Gu GM et al from the Department of mechanical engineering, KAIST proposed a single body torque sensor in 2011. Due to the simple single-body structure, the sensor has benefits of low cost and anti slip. Stress and strain analysis simulations were performed precisely. In order to demonstrate the performance of the proposed design, experiments were done that compared it with a commercial torque or force sensor.
Torque/force sensors are available commercially in a range of sizes with a number of measurement ranges. Input is provided by these sensors to the robotic controller, which makes use of this information to change its behavior conforming to a specific task.
A robotic arm can be either considered as a machine that positions and orients an end-effector or as a machine that enables the application of torque and force to the environment. There are a large number of robotic applications that strictly require torque/force feedback when compared to positioning measurements. Torque sensors in robots can be applied to the following:
- Force-Controlled Processes - There are a number of processes in manufacturing that need the application of an accurate force to attain quality results. For high-force operations like stamping, there will normally be dedicated machines. The use of a robot ensures high uniformity that will improve quality and bring down cost. In such applications, it is good to have a torque/force feedback to ensure high precision.

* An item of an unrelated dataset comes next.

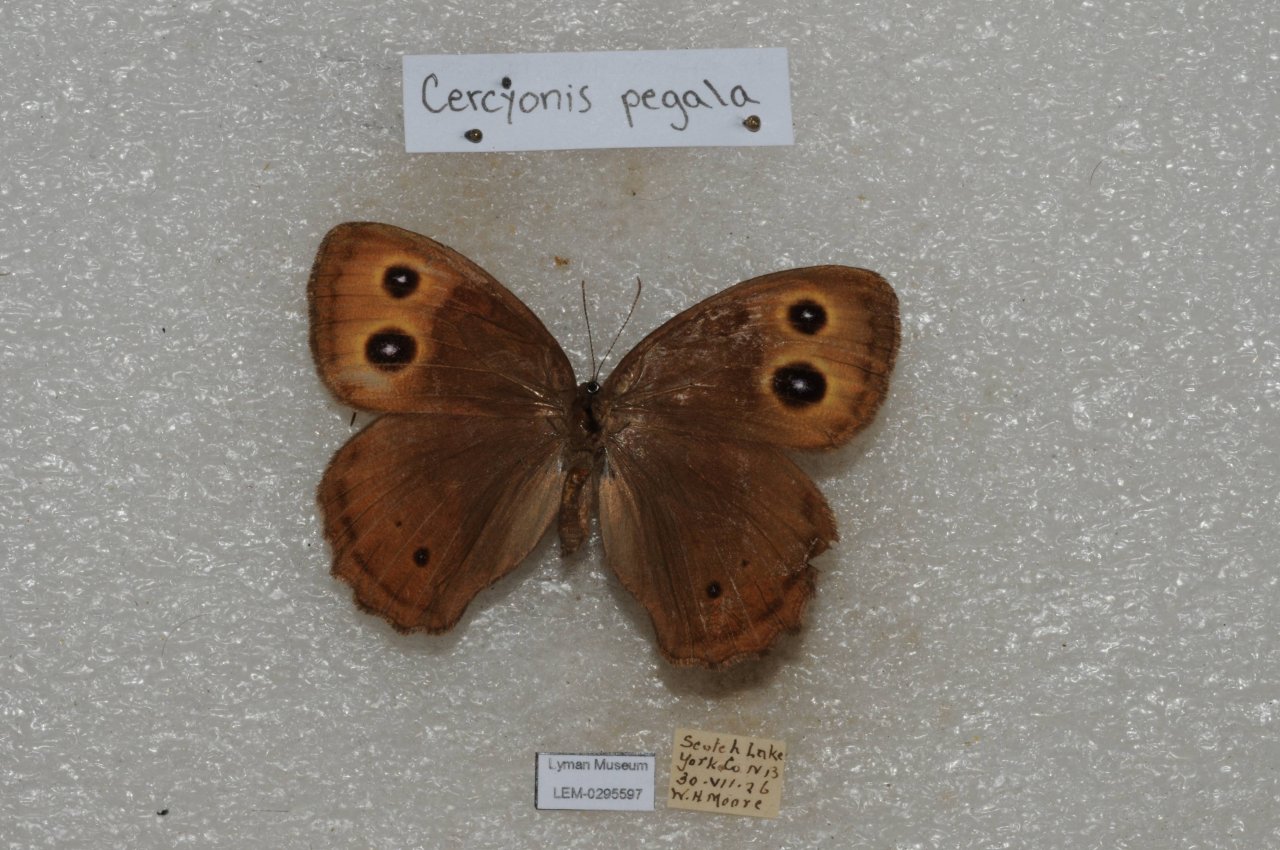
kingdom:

- Robotic Assembly - Insertion of a key into a keyhole may seem an easy task; however, it is actually coordination between our eyes and force as we wiggle the key in to make sure it enters right and does not damage the object into which it is being inserted. So in such cases the right fit for the insertion is a high-precision task for which visual feedback alone may not suffice and hence a better solution is a torque or force sensor.
- Telemanipulation - The controlling of robots from a distance by a human operator may need some force feedback. There may be delays in torque or force signals when tele-manipulation is done over a long distance.
- Human Augmentation - Human augmentation includes robotic prosthesis, enabling disabled people to perform daily activities. The intelligent assist device helps factory workers in the lifting and displacement of heavy objects. In this case, it is mostly necessary to determine the force applied by the operator for calculating an output velocity that will be sent as a command to the robot. The following video demonstrates application of torque sensors for force control in the iCub Humanoid robot:
Force control exploiting proximal force/torque sensors
SCHUNK has introduced the FTNet, which is an intelligent force and torque sensor that determines moments and forces in all six degrees of freedom. This sensor has an interface to the robot control unit that simplifies connection. The sensor is equipped with a high-speed data output of upto 7000 Hz for dynamic control. The sensor can be connected to a local area network
As electronics continues to become smaller and smaller and more electrically stable, it is possible to implement the sensors to higher spring rates that deliver improved dynamics of the measurement. This is achieved in such a way that at the same measuring accuracy, the measurement signals become small with the increased electric stability of the amplifiers.
It is, however, possible to implement the enhanced measurement signal conditioning for a high accuracy of the testing equipment layout. The future holds the advent of more intelligent sensors that will have stored measured technical data by which the measurements become highly secure and the data for quality assurance is called directly from the sensor.